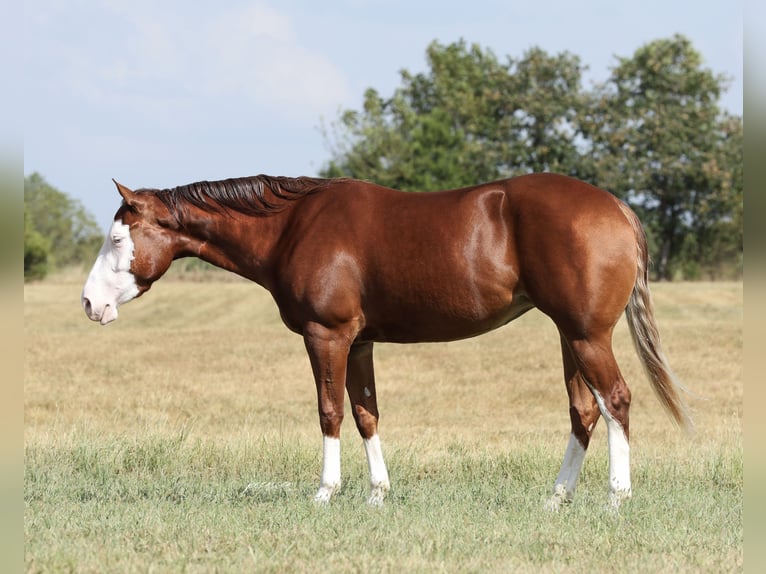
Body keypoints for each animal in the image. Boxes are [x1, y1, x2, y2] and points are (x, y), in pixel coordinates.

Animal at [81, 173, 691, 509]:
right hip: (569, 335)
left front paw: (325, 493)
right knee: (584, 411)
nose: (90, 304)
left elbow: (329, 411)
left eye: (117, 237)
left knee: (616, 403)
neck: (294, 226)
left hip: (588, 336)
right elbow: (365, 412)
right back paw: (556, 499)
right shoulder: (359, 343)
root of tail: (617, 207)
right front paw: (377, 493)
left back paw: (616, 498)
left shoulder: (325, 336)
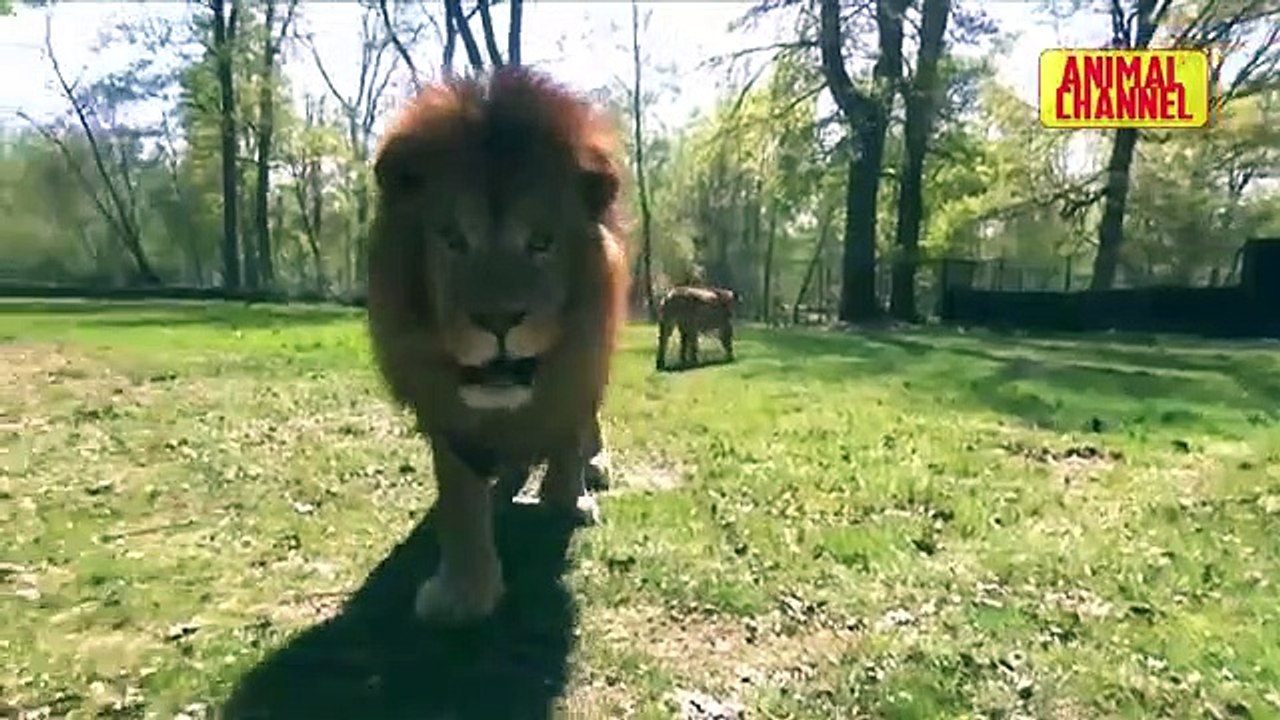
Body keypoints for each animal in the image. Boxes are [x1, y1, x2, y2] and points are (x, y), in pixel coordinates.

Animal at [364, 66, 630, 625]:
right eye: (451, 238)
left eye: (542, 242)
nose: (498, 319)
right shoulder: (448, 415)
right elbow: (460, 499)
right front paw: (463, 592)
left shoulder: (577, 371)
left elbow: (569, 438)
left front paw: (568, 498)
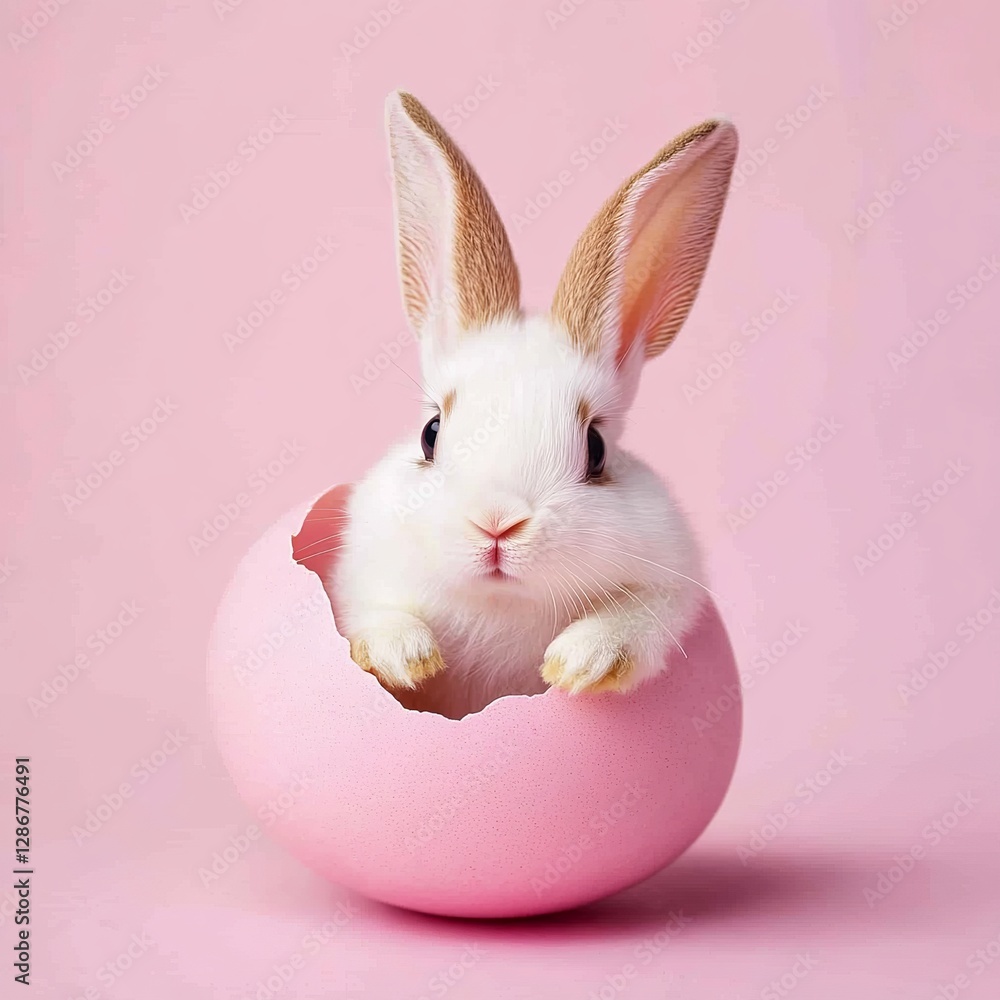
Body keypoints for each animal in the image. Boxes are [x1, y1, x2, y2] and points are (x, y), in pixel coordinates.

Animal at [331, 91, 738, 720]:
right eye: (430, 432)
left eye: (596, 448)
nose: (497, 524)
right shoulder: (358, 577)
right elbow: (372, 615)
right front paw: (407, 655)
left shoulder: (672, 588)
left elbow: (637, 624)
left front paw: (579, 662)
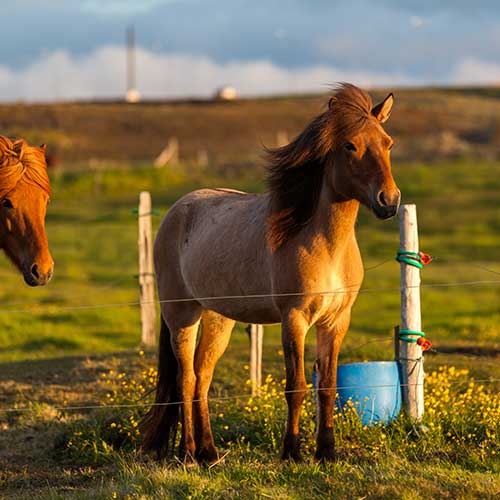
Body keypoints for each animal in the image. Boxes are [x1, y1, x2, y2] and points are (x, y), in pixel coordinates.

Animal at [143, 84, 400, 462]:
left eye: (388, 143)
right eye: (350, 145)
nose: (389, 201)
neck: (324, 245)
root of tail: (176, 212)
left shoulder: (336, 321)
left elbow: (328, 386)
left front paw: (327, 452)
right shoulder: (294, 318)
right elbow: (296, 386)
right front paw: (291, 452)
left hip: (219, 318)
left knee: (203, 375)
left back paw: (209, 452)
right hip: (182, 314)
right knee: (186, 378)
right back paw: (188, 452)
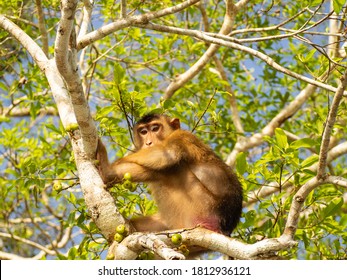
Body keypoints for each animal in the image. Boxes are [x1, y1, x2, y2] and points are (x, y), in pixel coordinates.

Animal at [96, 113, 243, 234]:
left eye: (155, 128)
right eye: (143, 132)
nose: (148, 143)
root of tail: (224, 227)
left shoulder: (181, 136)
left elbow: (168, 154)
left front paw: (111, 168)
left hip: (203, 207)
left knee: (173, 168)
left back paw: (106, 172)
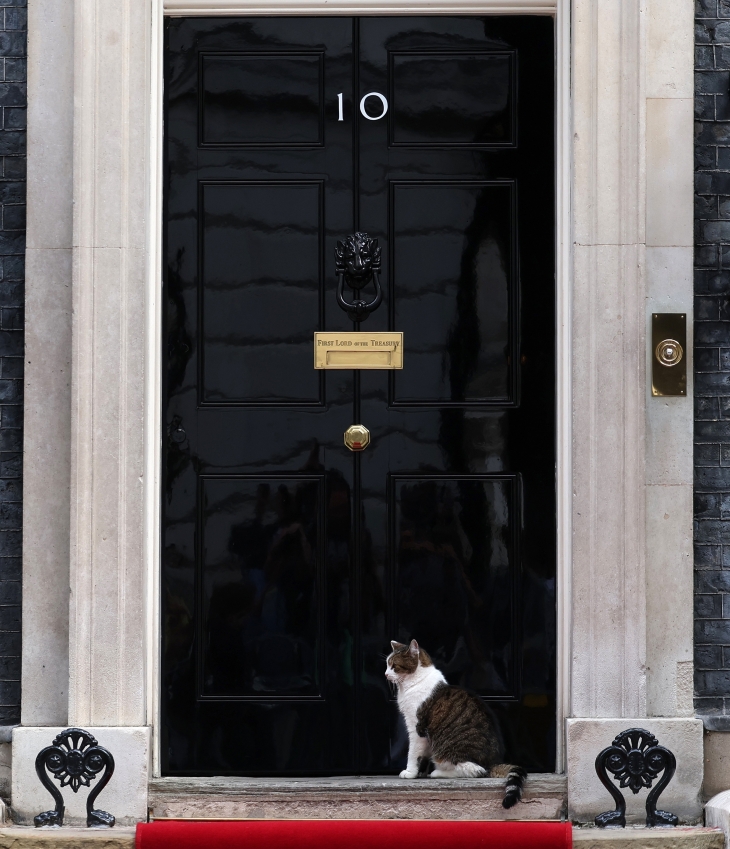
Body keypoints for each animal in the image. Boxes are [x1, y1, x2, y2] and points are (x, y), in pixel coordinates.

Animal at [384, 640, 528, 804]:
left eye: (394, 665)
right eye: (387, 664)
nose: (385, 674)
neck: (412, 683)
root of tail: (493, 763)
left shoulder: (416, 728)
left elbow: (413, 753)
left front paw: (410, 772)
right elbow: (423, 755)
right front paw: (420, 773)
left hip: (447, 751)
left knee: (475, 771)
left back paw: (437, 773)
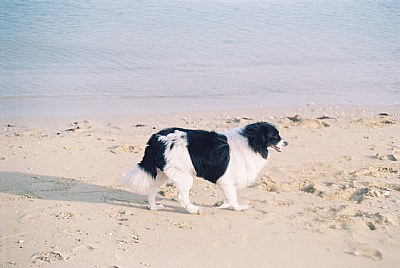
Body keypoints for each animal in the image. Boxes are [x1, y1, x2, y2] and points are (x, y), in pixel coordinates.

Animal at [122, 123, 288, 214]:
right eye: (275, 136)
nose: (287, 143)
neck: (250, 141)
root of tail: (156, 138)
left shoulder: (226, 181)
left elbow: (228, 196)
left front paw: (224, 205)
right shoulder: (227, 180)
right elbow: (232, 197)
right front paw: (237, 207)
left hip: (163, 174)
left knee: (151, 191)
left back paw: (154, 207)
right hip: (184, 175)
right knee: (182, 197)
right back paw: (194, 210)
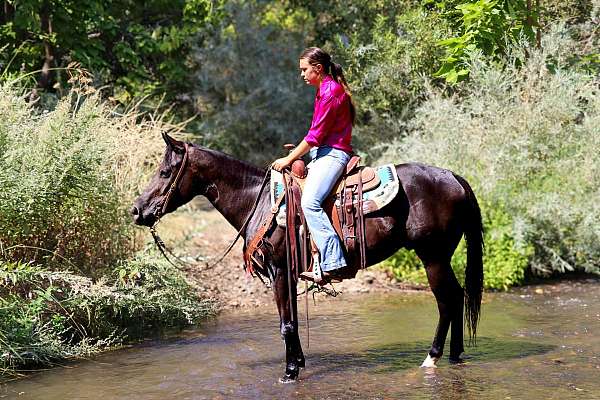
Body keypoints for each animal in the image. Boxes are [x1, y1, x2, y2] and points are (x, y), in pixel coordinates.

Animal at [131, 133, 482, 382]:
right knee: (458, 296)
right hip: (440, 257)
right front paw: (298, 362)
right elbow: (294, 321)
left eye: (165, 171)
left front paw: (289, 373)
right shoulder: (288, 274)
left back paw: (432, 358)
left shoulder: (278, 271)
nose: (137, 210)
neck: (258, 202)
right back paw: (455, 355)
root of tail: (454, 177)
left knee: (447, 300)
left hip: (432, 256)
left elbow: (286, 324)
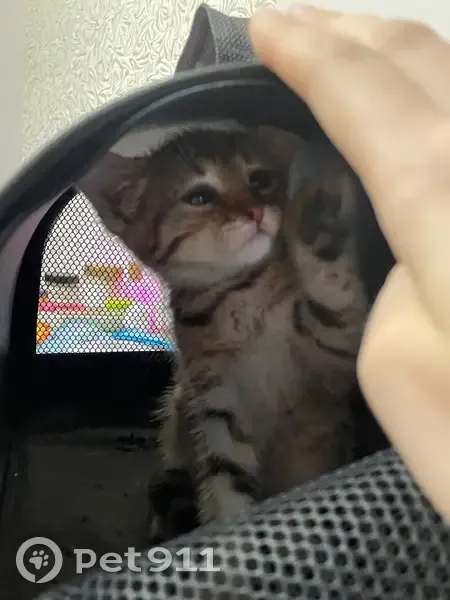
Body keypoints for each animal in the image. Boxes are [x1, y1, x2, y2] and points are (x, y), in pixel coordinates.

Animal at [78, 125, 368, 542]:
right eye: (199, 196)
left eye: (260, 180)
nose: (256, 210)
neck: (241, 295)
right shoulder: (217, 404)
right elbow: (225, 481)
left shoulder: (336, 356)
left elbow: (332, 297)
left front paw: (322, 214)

## [Your objective]
Out of the records above, set down only the lines from the one that contains "left elbow: (637, 624)" through the one that contains "right back paw: (194, 210)", unchanged and without the pictures.

## [Answer box]
left elbow: (637, 624)
left front paw: (579, 662)
Body keypoints for each animal in the image. Boxes are [x1, y1, x2, y2] and points are (x, y), in pixel coordinates.

Animal at [143, 84, 400, 462]:
left eye: (388, 143)
right eye: (350, 145)
nose: (389, 201)
neck: (324, 245)
root of tail: (176, 212)
left shoulder: (336, 321)
left elbow: (328, 386)
left front paw: (327, 452)
right shoulder: (294, 318)
right elbow: (296, 386)
right front paw: (291, 452)
left hip: (219, 318)
left knee: (203, 375)
left back paw: (209, 452)
right hip: (182, 314)
right knee: (186, 378)
right back paw: (188, 452)
Body keypoints for each animal in the image. Boxes are [x1, y1, x2, y2] and points are (x, y), in pixel coordinates.

Animal at [96, 113, 243, 234]:
left eye: (155, 128)
right eye: (143, 132)
nose: (148, 143)
root of tail: (224, 227)
left shoulder: (181, 136)
left elbow: (168, 154)
left front paw: (111, 168)
left hip: (203, 207)
left knee: (173, 168)
left back paw: (106, 172)
Body keypoints for each animal in the image. Boxes are [x1, y1, x2, y2] and points are (x, y), in pixel coordinates.

Animal at [384, 640, 528, 804]:
left eye: (394, 665)
right eye: (387, 664)
nose: (385, 674)
neck: (412, 683)
root of tail: (493, 763)
left shoulder: (416, 728)
left elbow: (413, 753)
left front paw: (410, 772)
right elbow: (423, 755)
right front paw: (420, 773)
left hip: (447, 751)
left knee: (475, 771)
left back paw: (437, 773)
Body keypoints for each animal in the image. Boxes are [x1, y1, x2, y2] and points are (x, y), in pixel coordinates.

Animal at [122, 123, 288, 214]:
right eye: (275, 136)
nose: (287, 143)
neck: (250, 141)
root of tail: (156, 138)
left shoulder: (226, 181)
left elbow: (228, 196)
left front paw: (224, 205)
right shoulder: (227, 180)
right elbow: (232, 197)
right front paw: (237, 207)
left hip: (163, 174)
left knee: (151, 191)
left back paw: (154, 207)
right hip: (184, 175)
right knee: (182, 197)
right back paw: (194, 210)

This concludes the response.